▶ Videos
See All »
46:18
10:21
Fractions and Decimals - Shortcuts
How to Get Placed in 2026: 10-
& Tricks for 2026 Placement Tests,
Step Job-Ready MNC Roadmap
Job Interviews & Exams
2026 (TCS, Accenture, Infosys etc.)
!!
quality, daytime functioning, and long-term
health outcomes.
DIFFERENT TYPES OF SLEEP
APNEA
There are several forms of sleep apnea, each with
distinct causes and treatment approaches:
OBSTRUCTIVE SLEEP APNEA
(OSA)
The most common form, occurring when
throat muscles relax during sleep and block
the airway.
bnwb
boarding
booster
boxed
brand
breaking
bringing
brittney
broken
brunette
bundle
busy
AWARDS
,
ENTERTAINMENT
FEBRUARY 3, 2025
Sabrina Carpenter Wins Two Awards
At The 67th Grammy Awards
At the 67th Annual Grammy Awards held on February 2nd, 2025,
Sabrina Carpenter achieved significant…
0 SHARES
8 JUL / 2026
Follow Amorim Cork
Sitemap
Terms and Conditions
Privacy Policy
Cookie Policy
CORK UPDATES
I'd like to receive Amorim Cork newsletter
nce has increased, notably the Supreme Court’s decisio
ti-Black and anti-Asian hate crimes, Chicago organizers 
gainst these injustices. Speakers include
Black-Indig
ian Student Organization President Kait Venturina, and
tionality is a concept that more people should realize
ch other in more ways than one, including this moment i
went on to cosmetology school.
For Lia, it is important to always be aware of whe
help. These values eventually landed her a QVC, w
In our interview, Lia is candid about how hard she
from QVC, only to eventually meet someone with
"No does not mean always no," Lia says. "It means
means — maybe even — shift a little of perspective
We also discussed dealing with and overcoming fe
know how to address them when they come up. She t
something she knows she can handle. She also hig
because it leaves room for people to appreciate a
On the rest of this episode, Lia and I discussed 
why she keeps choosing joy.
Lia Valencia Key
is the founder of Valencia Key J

Task requirements ->
Reproduce every line of the listing above in the same order, keeping each character as it is.

Exercise response ->
▶ Videos
See All »
46:18
10:21
Fractions and Decimals - Shortcuts
How to Get Placed in 2026: 10-
& Tricks for 2026 Placement Tests,
Step Job-Ready MNC Roadmap
Job Interviews & Exams
2026 (TCS, Accenture, Infosys etc.)
!!
quality, daytime functioning, and long-term
health outcomes.
DIFFERENT TYPES OF SLEEP
APNEA
There are several forms of sleep apnea, each with
distinct causes and treatment approaches:
OBSTRUCTIVE SLEEP APNEA
(OSA)
The most common form, occurring when
throat muscles relax during sleep and block
the airway.
bnwb
boarding
booster
boxed
brand
breaking
bringing
brittney
broken
brunette
bundle
busy
AWARDS
,
ENTERTAINMENT
FEBRUARY 3, 2025
Sabrina Carpenter Wins Two Awards
At The 67th Grammy Awards
At the 67th Annual Grammy Awards held on February 2nd, 2025,
Sabrina Carpenter achieved significant…
0 SHARES
8 JUL / 2026
Follow Amorim Cork
Sitemap
Terms and Conditions
Privacy Policy
Cookie Policy
CORK UPDATES
I'd like to receive Amorim Cork newsletter
nce has increased, notably the Supreme Court’s decisio
ti-Black and anti-Asian hate crimes, Chicago organizers 
gainst these injustices. Speakers include
Black-Indig
ian Student Organization President Kait Venturina, and
tionality is a concept that more people should realize
ch other in more ways than one, including this moment i
went on to cosmetology school.
For Lia, it is important to always be aware of whe
help. These values eventually landed her a QVC, w
In our interview, Lia is candid about how hard she
from QVC, only to eventually meet someone with
"No does not mean always no," Lia says. "It means
means — maybe even — shift a little of perspective
We also discussed dealing with and overcoming fe
know how to address them when they come up. She t
something she knows she can handle. She also hig
because it leaves room for people to appreciate a
On the rest of this episode, Lia and I discussed 
why she keeps choosing joy.
Lia Valencia Key
is the founder of Valencia Key J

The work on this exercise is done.